Brightening, his eyes widened. Her board’s leash slipped off her ankle, and he dove with her into the water. A bubble of air and electric blue surrounded them as he kissed her a
gain and again, spinning her around in the sea. He peppered kisses across her cheeks, then held her close, murmuring, “Magic kisses.”
“What are you going to do, right?” Tears streamed down her cheeks as she held him close beneath the water, never willing to let go again. She breathed, choked. “I can’t believe it.”
“Neither can I.”
“How is everything?” she asked. “Seora? Did everything work out? Is everyone okay?”
He nodded, cupping her head and running his fingers down her hair. “Everything went back to the way it had been before my mistake. How are you?”
Her gaze dropped, a blush coating her cheeks. “Different.” Covering her mouth, she attempted to temper the joy bubbling inside her. “I guess now I remember why.”
“I’ve missed you. So much.”
She planted a kiss against his neck, then pulled away. “I have so much to tell you.”
He held her waist. “So do I.”
“I escaped my family. I opened a shop!” She laughed, more tears cascading. “There’s so much. I don’t want to lose my board, and my friends will worry about me, but I want to go to Ocea. So let me get my board back and call them, then we can go?”

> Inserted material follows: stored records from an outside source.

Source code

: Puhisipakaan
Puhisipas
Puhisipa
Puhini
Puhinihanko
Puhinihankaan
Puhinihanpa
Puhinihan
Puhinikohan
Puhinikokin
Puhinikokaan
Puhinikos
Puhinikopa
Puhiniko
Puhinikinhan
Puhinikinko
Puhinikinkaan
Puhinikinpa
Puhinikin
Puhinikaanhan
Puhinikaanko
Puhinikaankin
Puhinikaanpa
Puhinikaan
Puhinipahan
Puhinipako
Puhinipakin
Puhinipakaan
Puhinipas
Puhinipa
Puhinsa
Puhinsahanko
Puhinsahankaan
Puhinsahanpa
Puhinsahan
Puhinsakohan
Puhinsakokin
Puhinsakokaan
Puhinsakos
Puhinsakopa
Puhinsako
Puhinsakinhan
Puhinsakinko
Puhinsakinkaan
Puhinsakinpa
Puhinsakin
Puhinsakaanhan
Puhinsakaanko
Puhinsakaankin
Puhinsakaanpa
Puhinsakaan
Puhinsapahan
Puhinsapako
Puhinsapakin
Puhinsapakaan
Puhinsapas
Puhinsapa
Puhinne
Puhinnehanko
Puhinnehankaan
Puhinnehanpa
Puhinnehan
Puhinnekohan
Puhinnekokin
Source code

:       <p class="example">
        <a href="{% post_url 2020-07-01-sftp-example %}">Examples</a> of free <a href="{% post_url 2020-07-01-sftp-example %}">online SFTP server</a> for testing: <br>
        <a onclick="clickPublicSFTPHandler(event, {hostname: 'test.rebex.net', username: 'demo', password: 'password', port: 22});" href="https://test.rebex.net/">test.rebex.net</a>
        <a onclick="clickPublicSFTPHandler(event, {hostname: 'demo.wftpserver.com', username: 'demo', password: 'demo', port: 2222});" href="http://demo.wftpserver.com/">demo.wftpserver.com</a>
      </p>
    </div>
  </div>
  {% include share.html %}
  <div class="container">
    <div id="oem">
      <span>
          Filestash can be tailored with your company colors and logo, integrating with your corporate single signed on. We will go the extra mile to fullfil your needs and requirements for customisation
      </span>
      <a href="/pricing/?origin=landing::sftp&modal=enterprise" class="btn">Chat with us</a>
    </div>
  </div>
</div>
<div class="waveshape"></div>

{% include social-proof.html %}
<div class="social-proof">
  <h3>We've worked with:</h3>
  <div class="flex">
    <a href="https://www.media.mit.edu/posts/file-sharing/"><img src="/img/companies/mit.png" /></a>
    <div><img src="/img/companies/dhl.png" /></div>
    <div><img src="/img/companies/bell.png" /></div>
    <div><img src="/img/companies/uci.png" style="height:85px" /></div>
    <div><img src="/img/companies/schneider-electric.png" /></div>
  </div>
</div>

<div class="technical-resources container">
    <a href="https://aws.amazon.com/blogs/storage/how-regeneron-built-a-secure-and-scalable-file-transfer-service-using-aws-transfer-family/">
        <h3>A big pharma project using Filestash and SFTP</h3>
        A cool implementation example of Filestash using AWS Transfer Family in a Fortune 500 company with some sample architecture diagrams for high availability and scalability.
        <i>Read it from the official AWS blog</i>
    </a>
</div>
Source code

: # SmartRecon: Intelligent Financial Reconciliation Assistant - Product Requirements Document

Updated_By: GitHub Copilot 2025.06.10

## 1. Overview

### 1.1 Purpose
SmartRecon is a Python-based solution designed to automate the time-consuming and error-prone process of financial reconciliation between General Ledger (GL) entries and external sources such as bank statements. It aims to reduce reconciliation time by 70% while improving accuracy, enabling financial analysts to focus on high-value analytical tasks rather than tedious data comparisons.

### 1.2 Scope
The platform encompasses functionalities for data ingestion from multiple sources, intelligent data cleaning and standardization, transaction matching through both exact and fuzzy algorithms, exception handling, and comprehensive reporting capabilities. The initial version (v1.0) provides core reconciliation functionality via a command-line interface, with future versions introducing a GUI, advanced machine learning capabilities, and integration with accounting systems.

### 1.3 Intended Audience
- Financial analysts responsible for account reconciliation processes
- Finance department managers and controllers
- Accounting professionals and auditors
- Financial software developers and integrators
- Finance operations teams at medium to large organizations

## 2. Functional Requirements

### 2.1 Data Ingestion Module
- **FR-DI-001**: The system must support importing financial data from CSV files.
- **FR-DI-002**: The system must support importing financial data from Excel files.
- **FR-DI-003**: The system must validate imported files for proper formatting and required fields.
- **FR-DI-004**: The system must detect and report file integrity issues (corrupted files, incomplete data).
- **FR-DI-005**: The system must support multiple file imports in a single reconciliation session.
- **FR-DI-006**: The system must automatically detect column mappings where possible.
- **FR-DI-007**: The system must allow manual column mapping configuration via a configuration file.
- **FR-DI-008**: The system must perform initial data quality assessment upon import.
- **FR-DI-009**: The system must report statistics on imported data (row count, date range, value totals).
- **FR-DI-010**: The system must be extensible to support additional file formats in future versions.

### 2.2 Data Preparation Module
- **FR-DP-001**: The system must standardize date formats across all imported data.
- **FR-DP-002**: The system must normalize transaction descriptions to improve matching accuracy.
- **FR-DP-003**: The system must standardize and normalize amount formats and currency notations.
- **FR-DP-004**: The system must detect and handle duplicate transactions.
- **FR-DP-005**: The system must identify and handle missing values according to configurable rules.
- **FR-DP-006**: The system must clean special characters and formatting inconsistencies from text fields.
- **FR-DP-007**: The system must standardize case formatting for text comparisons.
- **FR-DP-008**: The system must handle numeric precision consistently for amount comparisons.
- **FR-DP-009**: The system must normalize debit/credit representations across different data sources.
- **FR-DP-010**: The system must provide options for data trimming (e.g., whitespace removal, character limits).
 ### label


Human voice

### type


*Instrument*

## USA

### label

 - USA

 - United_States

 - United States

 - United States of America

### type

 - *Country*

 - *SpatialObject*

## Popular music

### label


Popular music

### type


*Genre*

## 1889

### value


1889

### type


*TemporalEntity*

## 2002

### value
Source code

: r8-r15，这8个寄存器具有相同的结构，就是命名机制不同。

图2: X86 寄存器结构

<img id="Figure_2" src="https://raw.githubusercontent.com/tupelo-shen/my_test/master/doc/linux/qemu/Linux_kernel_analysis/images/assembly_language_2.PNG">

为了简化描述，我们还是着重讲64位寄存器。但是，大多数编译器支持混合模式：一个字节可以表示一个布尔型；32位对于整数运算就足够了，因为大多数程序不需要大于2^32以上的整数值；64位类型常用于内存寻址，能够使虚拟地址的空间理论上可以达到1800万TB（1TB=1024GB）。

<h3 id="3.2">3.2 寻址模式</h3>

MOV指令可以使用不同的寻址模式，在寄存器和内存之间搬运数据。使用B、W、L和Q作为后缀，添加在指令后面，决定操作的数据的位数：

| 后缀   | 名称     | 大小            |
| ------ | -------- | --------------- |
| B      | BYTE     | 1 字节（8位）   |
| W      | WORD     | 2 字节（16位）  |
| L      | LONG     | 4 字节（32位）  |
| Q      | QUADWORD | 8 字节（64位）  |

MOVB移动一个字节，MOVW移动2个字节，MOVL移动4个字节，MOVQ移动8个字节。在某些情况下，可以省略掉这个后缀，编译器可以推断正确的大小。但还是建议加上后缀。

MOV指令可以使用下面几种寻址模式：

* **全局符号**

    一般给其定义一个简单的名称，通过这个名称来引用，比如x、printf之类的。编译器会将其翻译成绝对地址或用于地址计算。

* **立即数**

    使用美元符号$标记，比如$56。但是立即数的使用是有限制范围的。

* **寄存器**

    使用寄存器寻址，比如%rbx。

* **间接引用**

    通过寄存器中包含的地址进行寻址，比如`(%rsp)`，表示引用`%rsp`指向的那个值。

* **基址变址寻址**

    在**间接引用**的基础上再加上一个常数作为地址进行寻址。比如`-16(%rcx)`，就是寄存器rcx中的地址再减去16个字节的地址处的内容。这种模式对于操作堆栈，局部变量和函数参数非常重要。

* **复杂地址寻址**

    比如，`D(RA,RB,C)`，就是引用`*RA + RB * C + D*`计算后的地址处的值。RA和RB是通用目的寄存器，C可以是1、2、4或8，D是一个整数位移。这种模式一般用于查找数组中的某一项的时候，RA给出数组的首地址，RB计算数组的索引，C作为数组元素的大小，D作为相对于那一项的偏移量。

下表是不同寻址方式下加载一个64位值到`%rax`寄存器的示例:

“Of course.” He kicked through the water, and they surfaced.
She broke away from him to catch her “buoy” where it bobbed several yards away. Reattaching her leash, she mounted and looked down at him when he met her. He smiled, but flecks of sadness deepened his gaze. “What’s wrong?” she asked.
His brows rose, head tilting.
She smiled. “I’ve spent over a month with you nonstop. I know that you fold your arms when you’re thinking, you swallow when you’re nervous, and your eyes change color depending on your mood. I think I know when something’s wrong.”